Modelleisenbahnmesse

Öh, okay, zugegeben: Ich war auf der Modelleisenbahnmesse. Aber auch das kann den Horizont erweitern! Die demografische Besucherentwicklung ist ungemein spannend (natürlich war ich am Freitag = Seniorentag). Grundsätzlich kommen vor allem Männer. Modelleisenbahn ist immer noch das klassische Männerhobby. Meist ist Opa mit Oma da (Oma musste mit!) sammt Enkel. Zusammen machen sie das Messegelände unsicher, fahren auf der "Modellbahn mit Personenbeförderung", die echten Dampf ablässt, essen ein Eis und trinken schließlich noch ein Bier (als nur der Opa). So sah das klischeemäßig aus. Toll, dass sich auch Kinder der heutigen Zeit für Eisenbahn begeistern lassen. Leider waren das durchweg Kinder, die noch keinen Computer entdeckt haben, dann ist Sense mit der Tuff-tuff Bahn. Was gibt es zu sehen bei einer Modellbahnmesse? Wer sich das schon immer gefragt hat, dem kann jetzt geholfen werden: Nicht nur Eisenbahnen gibt es zu sehen! Viele Vereine stellen sich vor, es werden große Anlagen gezeigt und man kann mit Modellbahnfachhändlern fachsimpeln, sich Broschüren mitnehmen und über Neuerwerbungen diskutieren. So! Jetzt wissen alle Bescheid! Aber das ist längst noch nicht alles! Man kann auch den "Lok-Doktor" kennen lernen, das ist eine Firma, die sich mit der Reparatur der Modellstücke befasst. Außerdem kann man die neusten elektrischen Erscheinungen beobachten, mittlerweile kann man alles elektrisieren und zum bewegen bringen. Da wackelt die Kuh mit dem Kopf, leuchtet der Brunen, wippen die Kinder und bimmelt das Andreaskreuz. Fast alles ist möglich! Außerdem gibt es sogar schon Software, mit der man sich den Hintergrund der Eisenbahnanlage ausdrucken kann, quasi den Horizont. Wer Berge haben will, der kriegt Berge, wer Bäume haben will, Bäume. So einfach ist das in der Welt des Modells. Auch dem Fremdsprachenfreund kann geholfen werden. Wer sich schon immer auf dänisch oder tschechisch über Eisenbahnen unterhalten wollte, der kann beim Dänischen und Tschechischen Modellbahnclub viele tolle Informationen bekommen. Natürlich ist das vor allem ein teures Hobby. Egal welche Spur (von Spur Z = ganz klein bis Lehmanns Gartenbahn =1:16) muss man ordentlich zahlen. Vor allem von den großen Bahnen kostet manchmal ein einzelnes Rad 8 Euro. Da muss man den ganzen Monat nur auf die Räder sparen. Trotzdem bleibt zu hoffen, dass dieses Hobby nie austirbt und immer wieder seine Liebhaber findet!
anja am 20.02.2011 bisher 2 Kommentare

2 Kommentare zu diesem Beitrag

  1. Kami   20.02.2011

    “Leider waren das durchweg Kinder, die noch keinen Computer entdeckt haben…”

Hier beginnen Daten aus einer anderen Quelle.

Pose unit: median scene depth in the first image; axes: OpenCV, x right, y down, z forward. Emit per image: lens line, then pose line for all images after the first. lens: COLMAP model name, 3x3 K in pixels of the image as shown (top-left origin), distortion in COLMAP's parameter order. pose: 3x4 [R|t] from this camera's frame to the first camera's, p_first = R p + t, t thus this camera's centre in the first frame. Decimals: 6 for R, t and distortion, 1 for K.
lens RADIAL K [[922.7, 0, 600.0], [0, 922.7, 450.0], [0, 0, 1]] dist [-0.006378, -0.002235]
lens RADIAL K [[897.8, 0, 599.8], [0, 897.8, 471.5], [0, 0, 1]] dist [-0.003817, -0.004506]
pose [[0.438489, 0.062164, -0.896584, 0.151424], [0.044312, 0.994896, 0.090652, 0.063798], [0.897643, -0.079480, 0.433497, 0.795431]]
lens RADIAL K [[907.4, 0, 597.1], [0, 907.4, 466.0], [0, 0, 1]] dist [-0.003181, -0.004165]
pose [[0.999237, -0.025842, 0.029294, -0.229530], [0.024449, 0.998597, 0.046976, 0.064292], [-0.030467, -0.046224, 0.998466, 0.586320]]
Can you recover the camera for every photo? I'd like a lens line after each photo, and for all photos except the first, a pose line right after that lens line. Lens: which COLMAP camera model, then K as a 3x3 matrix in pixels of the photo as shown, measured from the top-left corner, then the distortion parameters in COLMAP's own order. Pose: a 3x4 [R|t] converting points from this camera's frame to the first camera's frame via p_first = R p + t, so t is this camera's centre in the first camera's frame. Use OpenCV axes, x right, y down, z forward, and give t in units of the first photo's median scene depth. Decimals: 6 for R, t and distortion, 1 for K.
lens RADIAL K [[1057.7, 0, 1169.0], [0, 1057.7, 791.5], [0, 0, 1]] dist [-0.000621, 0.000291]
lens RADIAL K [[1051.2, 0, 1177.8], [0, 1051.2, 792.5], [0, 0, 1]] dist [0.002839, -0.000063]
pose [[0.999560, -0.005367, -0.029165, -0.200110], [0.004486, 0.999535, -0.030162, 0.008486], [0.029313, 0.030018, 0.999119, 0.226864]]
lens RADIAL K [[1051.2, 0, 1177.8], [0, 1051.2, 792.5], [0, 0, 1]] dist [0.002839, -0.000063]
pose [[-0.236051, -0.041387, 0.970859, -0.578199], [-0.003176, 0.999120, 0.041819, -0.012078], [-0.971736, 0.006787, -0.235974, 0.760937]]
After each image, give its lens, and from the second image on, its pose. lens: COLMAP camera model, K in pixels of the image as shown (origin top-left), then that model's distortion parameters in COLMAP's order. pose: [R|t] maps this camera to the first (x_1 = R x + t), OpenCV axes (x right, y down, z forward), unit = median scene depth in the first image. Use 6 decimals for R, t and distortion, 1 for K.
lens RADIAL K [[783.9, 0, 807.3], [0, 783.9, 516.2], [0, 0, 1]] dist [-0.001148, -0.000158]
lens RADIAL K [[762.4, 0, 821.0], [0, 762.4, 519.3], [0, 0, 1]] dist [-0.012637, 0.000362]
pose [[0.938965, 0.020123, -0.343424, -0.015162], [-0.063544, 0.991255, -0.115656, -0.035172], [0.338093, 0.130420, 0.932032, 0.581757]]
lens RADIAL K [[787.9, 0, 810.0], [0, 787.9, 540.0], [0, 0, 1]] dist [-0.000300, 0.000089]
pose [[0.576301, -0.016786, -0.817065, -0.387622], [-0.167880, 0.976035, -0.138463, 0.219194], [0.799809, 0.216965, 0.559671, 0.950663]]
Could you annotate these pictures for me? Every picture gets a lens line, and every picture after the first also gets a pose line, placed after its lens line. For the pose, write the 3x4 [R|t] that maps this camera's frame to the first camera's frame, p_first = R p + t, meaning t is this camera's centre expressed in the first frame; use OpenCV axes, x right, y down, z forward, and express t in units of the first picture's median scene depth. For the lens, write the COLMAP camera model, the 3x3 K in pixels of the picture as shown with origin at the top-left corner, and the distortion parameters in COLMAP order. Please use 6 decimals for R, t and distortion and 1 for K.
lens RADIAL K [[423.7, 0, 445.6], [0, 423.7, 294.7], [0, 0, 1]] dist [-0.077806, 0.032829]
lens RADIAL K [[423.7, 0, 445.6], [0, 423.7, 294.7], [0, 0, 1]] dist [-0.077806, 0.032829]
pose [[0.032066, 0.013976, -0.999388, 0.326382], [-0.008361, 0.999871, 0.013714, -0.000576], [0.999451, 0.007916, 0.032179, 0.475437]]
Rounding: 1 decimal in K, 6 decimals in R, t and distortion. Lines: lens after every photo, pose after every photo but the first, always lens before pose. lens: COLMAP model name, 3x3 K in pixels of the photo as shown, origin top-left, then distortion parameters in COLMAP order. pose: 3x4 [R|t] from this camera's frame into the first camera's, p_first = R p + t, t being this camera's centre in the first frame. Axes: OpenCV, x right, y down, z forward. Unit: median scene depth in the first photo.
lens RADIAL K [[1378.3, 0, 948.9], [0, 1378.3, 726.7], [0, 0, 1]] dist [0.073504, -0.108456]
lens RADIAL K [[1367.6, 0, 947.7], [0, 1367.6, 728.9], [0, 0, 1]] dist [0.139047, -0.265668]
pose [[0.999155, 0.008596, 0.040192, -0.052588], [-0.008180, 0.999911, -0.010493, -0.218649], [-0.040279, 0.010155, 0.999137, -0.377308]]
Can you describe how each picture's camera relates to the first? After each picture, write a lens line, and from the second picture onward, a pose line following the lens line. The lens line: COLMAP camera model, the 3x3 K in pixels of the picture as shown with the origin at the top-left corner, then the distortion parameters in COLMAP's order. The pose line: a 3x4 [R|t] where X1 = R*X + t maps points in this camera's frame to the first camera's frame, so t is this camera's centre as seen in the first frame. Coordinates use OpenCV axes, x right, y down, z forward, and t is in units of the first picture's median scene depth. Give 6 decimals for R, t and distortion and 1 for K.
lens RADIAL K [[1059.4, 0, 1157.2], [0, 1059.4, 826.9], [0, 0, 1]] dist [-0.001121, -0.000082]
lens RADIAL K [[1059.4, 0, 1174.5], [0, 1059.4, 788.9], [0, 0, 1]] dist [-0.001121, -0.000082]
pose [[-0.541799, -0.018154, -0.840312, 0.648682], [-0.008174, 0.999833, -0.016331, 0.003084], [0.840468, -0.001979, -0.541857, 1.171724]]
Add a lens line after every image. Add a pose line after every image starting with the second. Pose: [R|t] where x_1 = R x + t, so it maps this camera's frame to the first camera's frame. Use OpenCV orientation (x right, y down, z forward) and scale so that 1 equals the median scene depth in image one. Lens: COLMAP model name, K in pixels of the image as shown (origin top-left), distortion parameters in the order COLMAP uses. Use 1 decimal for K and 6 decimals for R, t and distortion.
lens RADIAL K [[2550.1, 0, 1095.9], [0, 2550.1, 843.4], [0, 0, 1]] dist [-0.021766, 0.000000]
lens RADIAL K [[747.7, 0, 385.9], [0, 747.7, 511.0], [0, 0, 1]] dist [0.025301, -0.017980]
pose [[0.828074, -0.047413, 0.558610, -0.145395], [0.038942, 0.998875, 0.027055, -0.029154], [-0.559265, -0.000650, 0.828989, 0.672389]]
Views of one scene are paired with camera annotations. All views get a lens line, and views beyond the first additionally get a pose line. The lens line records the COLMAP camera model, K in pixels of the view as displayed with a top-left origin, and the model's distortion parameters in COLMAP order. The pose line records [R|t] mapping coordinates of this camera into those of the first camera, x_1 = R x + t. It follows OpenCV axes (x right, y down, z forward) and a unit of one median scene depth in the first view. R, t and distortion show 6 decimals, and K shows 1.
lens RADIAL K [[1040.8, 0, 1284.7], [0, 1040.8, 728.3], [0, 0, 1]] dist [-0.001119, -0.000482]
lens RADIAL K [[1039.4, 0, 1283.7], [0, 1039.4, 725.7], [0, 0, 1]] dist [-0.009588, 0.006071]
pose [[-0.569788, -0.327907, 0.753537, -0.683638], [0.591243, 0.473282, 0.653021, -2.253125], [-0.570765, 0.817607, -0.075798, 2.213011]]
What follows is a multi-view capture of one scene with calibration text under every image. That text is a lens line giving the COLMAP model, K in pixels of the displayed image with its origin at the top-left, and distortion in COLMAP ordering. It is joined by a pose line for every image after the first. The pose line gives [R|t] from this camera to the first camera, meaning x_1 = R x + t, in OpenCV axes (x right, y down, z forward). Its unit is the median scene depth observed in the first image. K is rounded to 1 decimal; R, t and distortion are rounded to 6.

    Ich habe mich in meiner “Jugend” vor ein paar Jahren auch sehr für Modelleisenbahn interessiert, aber dieses Interesse beruhte hauptsächlich auf der damals recht neuen Entwicklung die Steuerung zu digitalisieren und z.B. eine gesamte Anlage mit mehr als 100 Zügen, Straßenbahnen und Autos unabhängig voneinander zu steuern.
    Ohne Computer unmöglich und heute möglicherweise einer der Gründe warum ich Informatik studiere. :)

  2. stefan   20.02.2011

    ich denke, spätestens wenn ich enkel hab wird das thema auch wieder aktuell sein. ein hübsches hobby für verregnete tage.